> TASK DETAILS
Starting with the line that contains "is no significant" and stopping after the line that contains "histopathology image of", return each line below exactly as written, with no others.

> EXTRACTED MATERIAL
□ □ □ □ □ □ □
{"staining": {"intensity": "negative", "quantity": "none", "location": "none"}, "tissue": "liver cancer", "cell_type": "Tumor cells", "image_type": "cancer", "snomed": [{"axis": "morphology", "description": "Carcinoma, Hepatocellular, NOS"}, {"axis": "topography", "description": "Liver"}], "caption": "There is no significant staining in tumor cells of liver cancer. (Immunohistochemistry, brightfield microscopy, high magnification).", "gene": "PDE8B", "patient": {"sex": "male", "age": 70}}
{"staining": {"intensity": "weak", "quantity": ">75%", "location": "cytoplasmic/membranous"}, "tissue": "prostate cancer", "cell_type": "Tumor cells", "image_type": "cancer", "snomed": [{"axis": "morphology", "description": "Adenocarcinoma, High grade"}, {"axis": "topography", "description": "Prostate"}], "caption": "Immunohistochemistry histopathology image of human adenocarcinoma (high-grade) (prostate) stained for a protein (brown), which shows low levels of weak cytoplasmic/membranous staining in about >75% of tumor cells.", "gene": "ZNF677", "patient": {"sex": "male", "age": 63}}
□ □ □ □ □ □ □
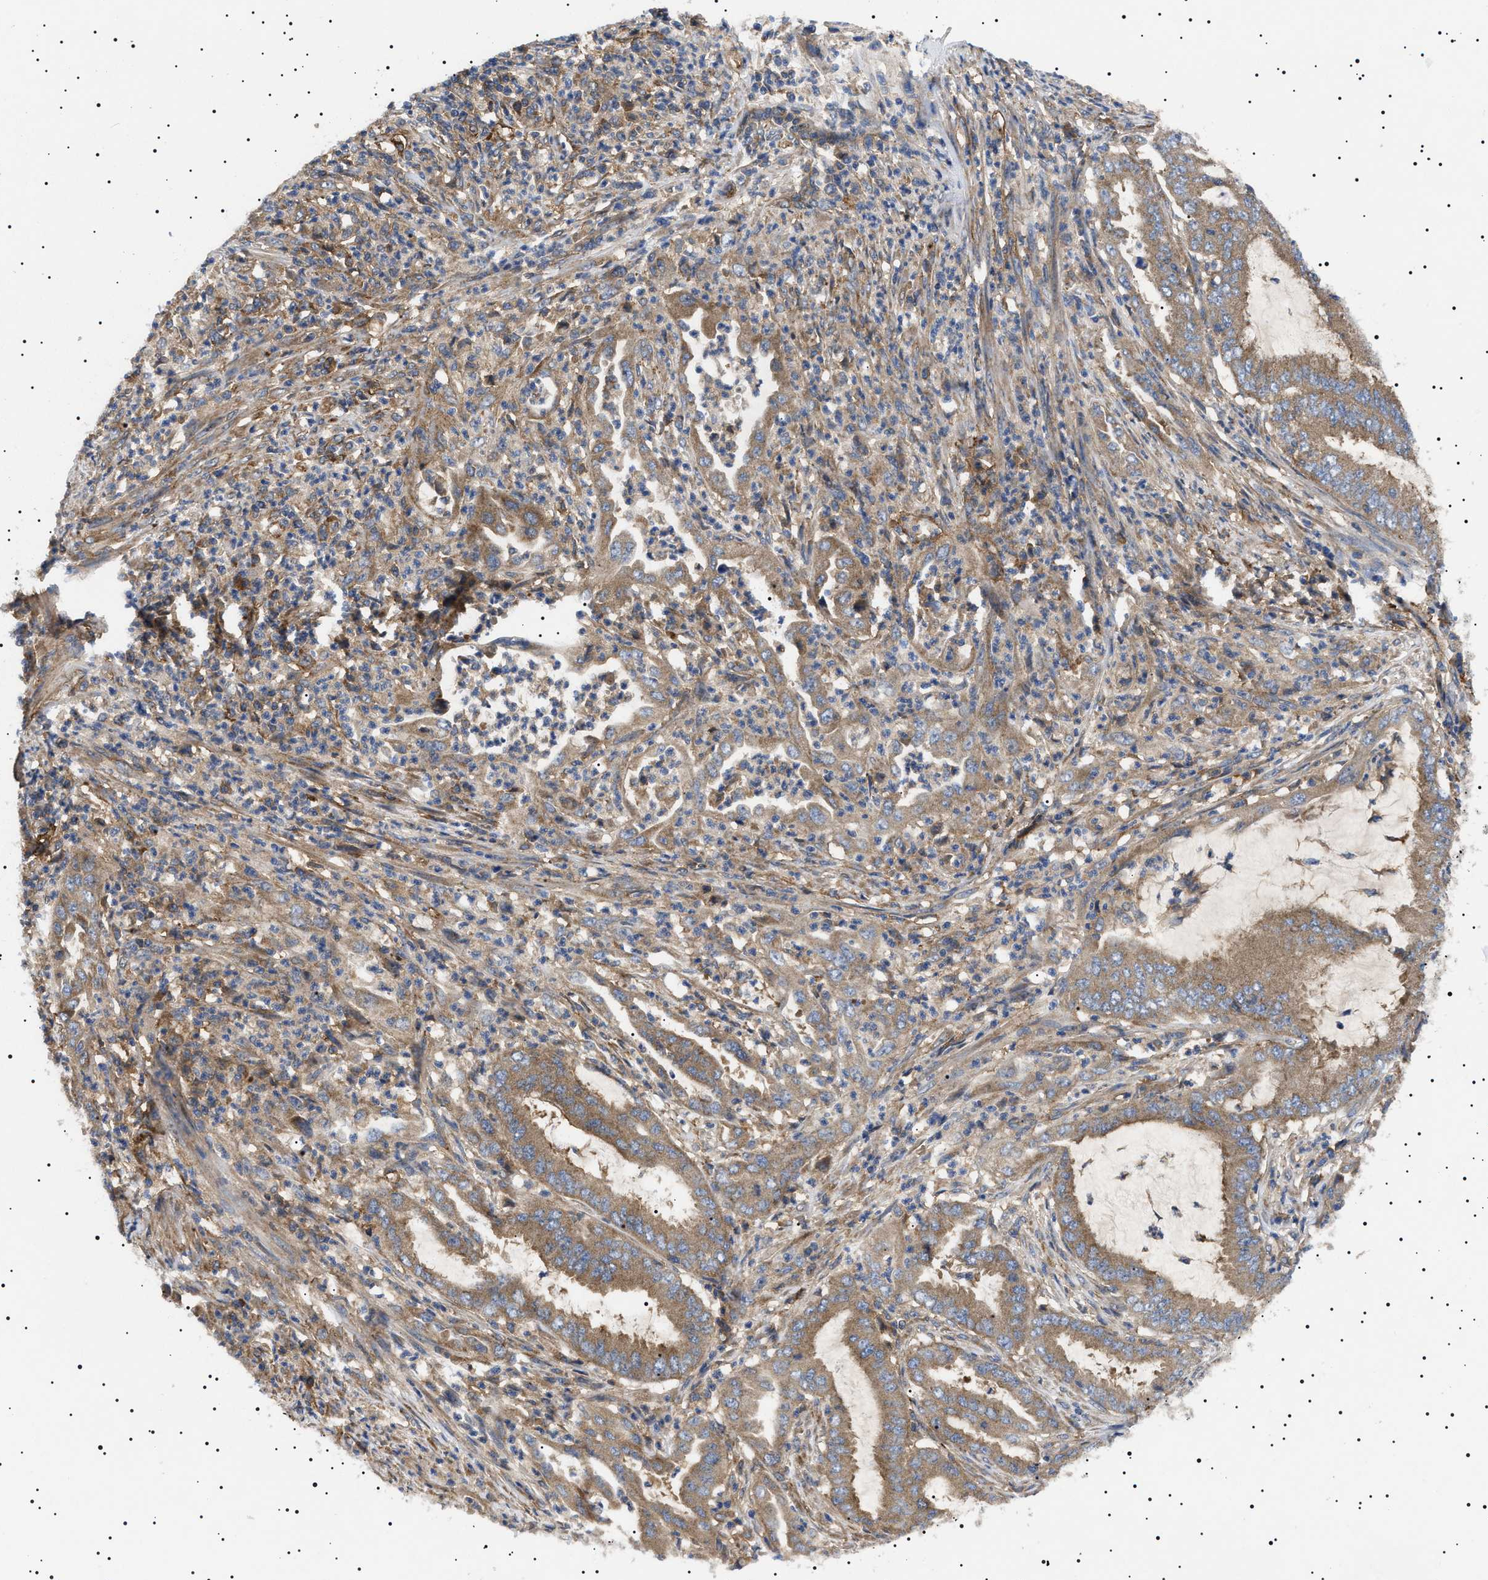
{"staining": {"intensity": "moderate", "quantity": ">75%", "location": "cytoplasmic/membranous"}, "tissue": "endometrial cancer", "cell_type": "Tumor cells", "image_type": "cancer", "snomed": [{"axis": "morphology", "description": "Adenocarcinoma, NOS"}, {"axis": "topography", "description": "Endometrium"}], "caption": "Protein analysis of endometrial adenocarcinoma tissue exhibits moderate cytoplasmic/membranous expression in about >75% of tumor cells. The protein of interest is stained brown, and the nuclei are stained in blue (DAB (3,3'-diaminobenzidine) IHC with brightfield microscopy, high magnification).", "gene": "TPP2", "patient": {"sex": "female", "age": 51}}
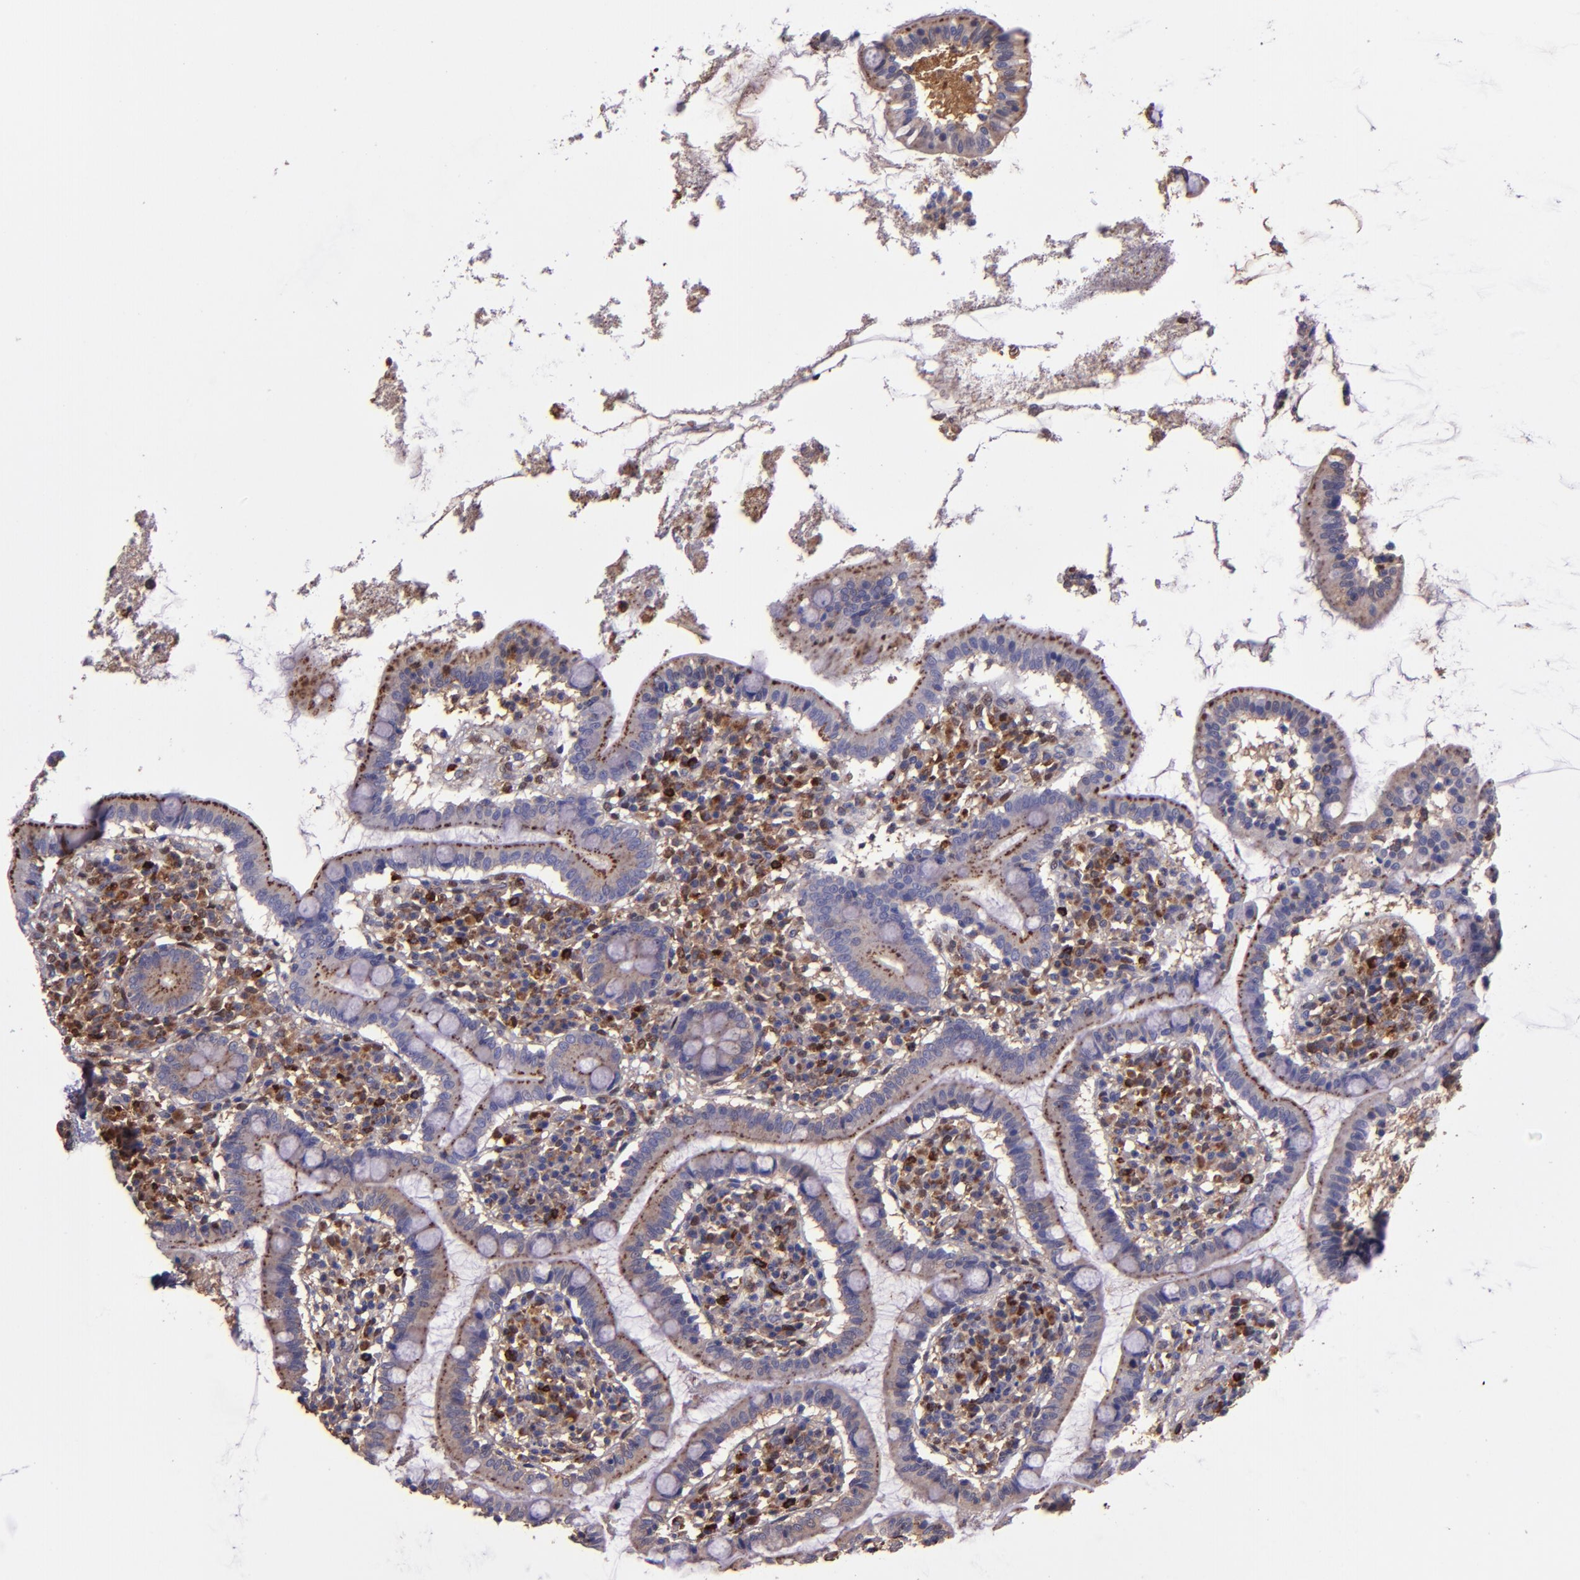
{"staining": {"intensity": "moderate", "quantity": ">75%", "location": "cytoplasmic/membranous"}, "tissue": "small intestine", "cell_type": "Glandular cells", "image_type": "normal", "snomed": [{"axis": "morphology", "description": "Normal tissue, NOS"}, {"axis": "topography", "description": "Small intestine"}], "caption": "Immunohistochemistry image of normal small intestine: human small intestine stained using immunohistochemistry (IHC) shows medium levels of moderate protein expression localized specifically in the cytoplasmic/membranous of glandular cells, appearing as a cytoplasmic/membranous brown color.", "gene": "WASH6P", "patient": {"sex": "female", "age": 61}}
□ □ □ □ □ □ □
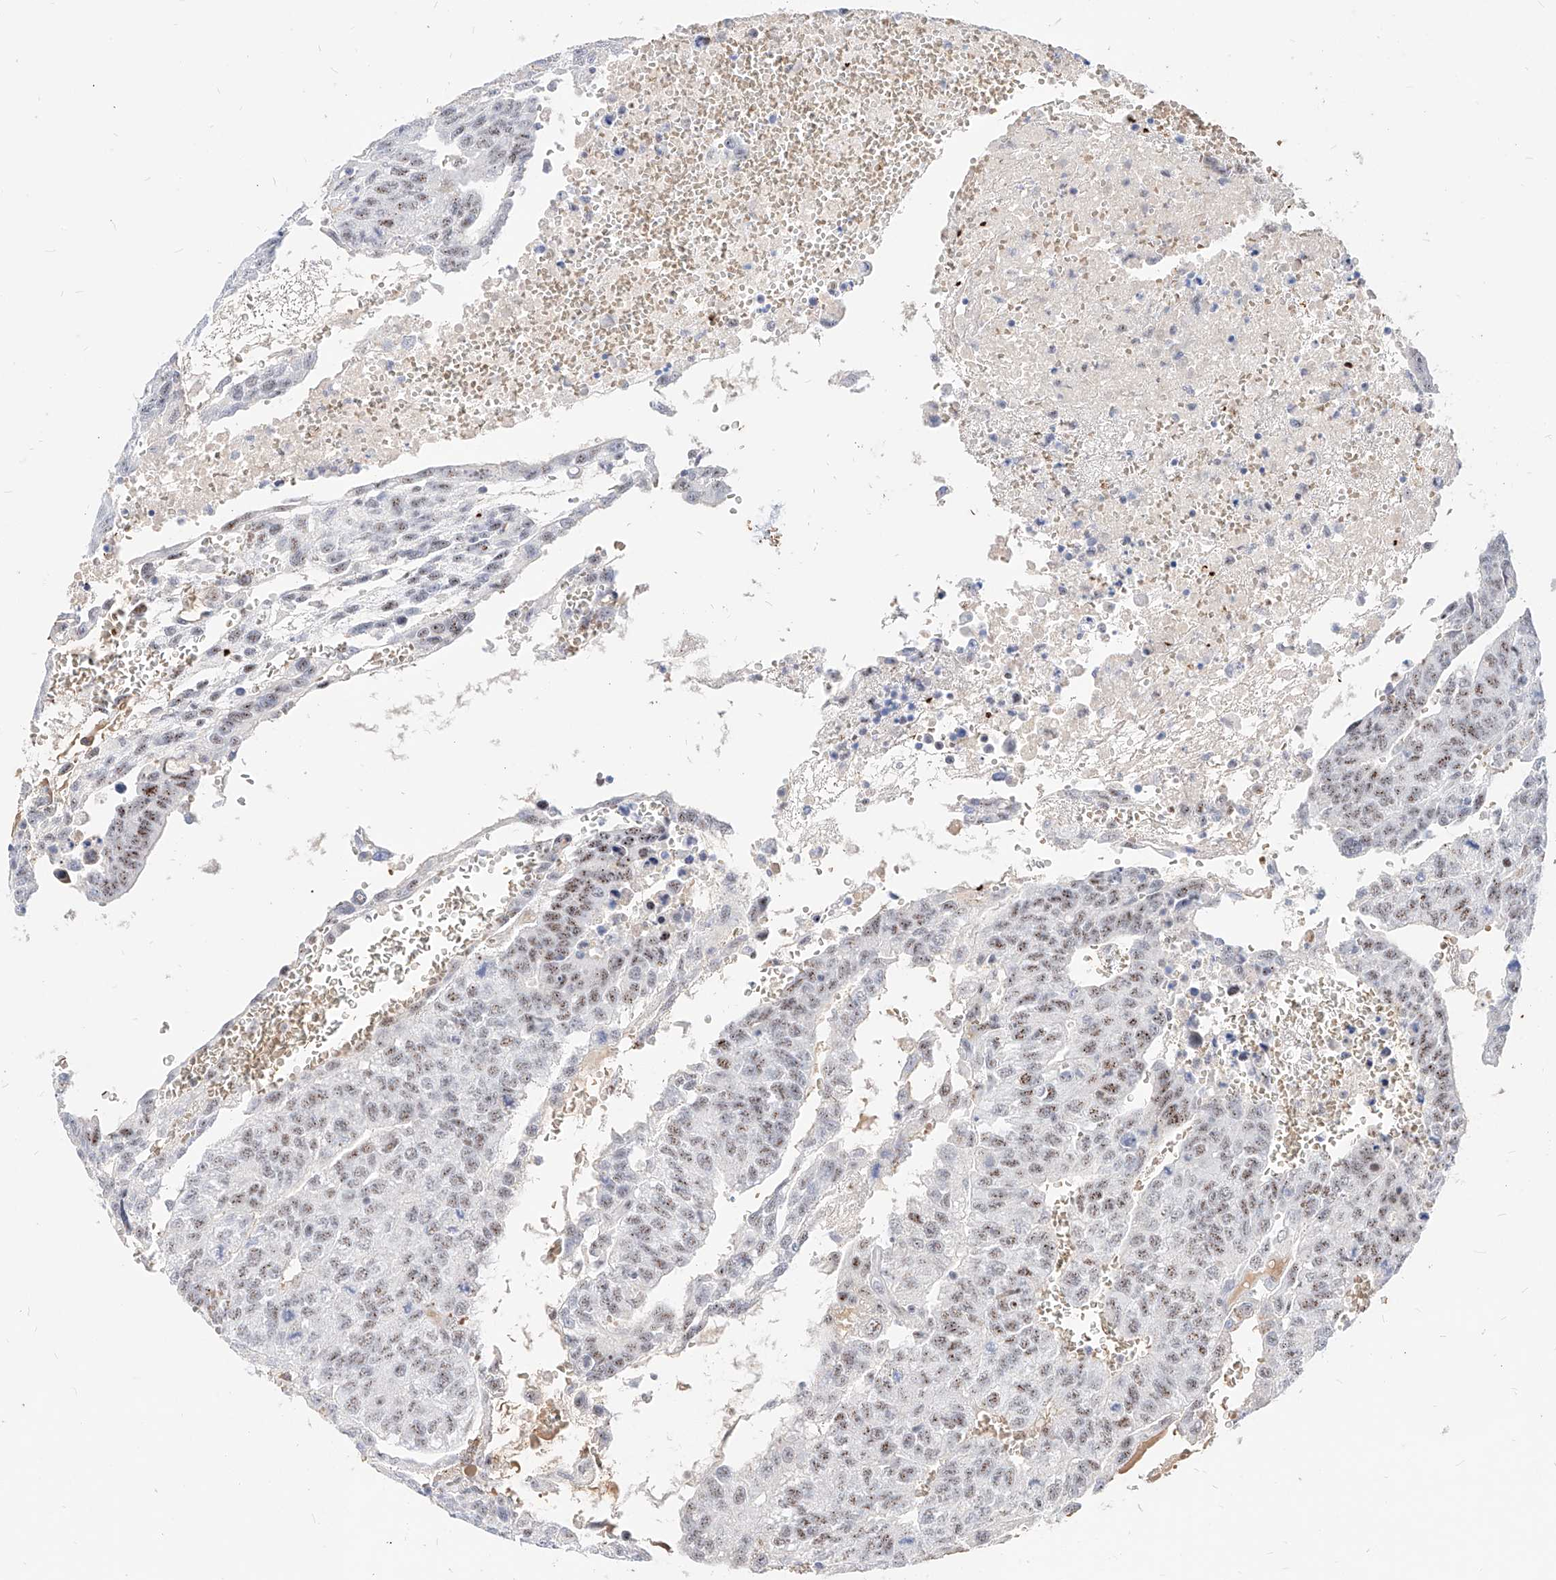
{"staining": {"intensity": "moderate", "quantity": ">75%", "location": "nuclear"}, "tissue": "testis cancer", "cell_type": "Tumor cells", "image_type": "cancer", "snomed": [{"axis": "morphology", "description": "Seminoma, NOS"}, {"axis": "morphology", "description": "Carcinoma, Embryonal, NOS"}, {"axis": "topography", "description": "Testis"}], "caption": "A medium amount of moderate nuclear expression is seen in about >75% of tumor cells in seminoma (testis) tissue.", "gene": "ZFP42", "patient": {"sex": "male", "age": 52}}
□ □ □ □ □ □ □
> SOLUTION TO THIS EXERCISE
{"staining": {"intensity": "negative", "quantity": "none", "location": "none"}, "tissue": "liver cancer", "cell_type": "Tumor cells", "image_type": "cancer", "snomed": [{"axis": "morphology", "description": "Carcinoma, Hepatocellular, NOS"}, {"axis": "topography", "description": "Liver"}], "caption": "There is no significant staining in tumor cells of liver cancer. (Immunohistochemistry, brightfield microscopy, high magnification).", "gene": "PDE8B", "patient": {"sex": "male", "age": 70}}
{"staining": {"intensity": "weak", "quantity": ">75%", "location": "cytoplasmic/membranous"}, "tissue": "prostate cancer", "cell_type": "Tumor cells", "image_type": "cancer", "snomed": [{"axis": "morphology", "description": "Adenocarcinoma, High grade"}, {"axis": "topography", "description": "Prostate"}], "caption": "Immunohistochemistry histopathology image of human adenocarcinoma (high-grade) (prostate) stained for a protein (brown), which shows low levels of weak cytoplasmic/membranous staining in about >75% of tumor cells.", "gene": "ZNF677", "patient": {"sex": "male", "age": 63}}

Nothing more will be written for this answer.